Task to carry out :: Down to the last line, print the data that follows exactly, without its pictures.

Given data ::
_ _ _

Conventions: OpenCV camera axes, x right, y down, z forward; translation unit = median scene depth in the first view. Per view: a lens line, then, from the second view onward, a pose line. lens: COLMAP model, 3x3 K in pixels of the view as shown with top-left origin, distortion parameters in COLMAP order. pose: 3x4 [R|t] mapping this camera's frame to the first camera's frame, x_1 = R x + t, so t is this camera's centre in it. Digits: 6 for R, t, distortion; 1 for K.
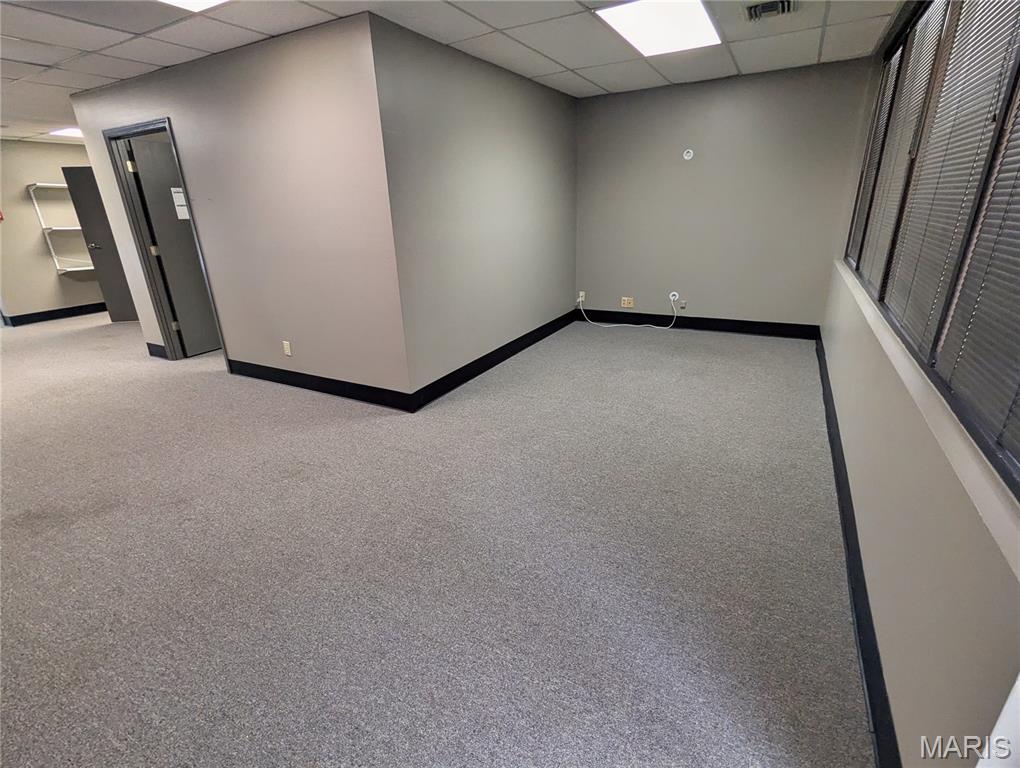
lens RADIAL K [[483.5, 0, 509.1], [0, 483.5, 384.4], [0, 0, 1]] dist [-0.000142, -0.001257]
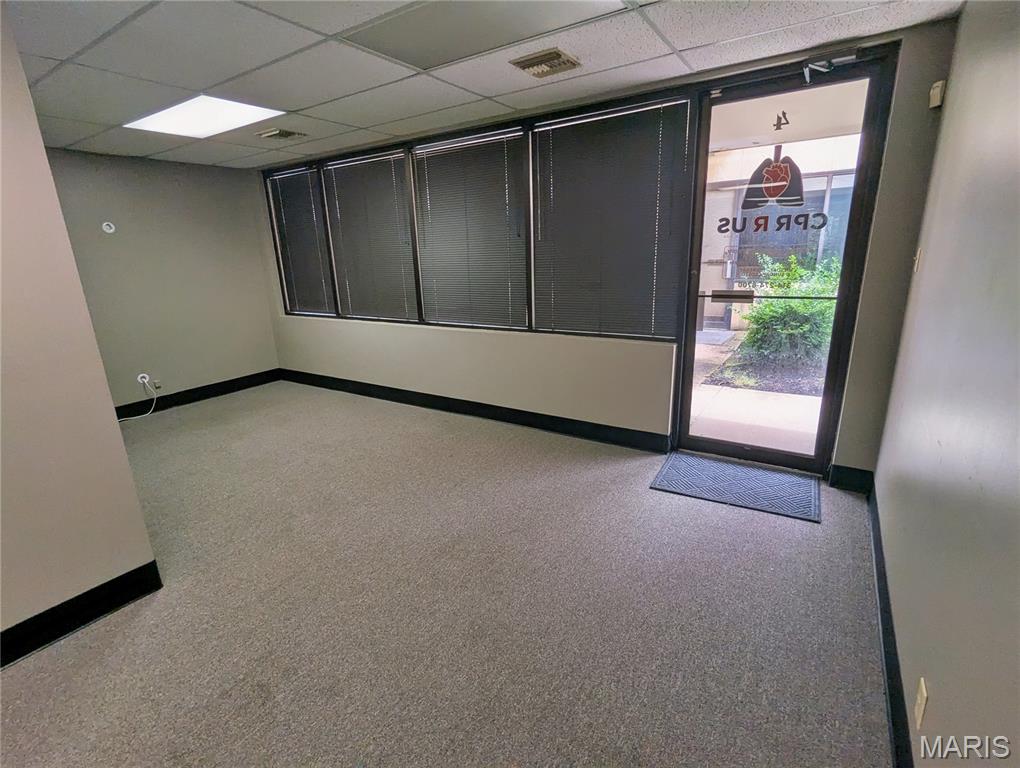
lens RADIAL K [[483.5, 0, 507.1], [0, 483.5, 384.9], [0, 0, 1]] dist [-0.000142, -0.001257]
pose [[0.078878, -0.239604, 0.967661, -0.609170], [0.377892, 0.905427, 0.193390, -0.115643], [-0.922483, 0.350418, 0.161963, 0.306879]]
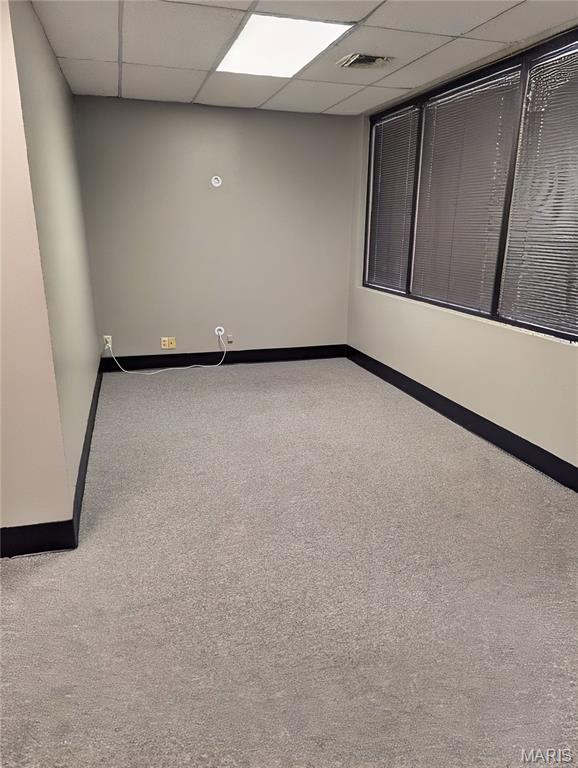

_ _ _

Task answer ::
Conventions: OpenCV camera axes, x right, y down, z forward; translation unit = median scene depth in the first view. Per view: a lens line, then, from the second view onward, a pose line. lens: COLMAP model, 3x3 K in pixels of the view as shown with top-left origin, distortion parameters in COLMAP order. pose: 3x4 [R|t] mapping this camera's frame to the first camera's frame, x_1 = R x + t, so t is this camera's centre in it. Digits: 6 for R, t, distortion; 1 for K.
lens RADIAL K [[483.5, 0, 509.1], [0, 483.5, 384.4], [0, 0, 1]] dist [-0.000142, -0.001257]
lens RADIAL K [[483.5, 0, 507.1], [0, 483.5, 384.9], [0, 0, 1]] dist [-0.000142, -0.001257]
pose [[0.078878, -0.239604, 0.967661, -0.609170], [0.377892, 0.905427, 0.193390, -0.115643], [-0.922483, 0.350418, 0.161963, 0.306879]]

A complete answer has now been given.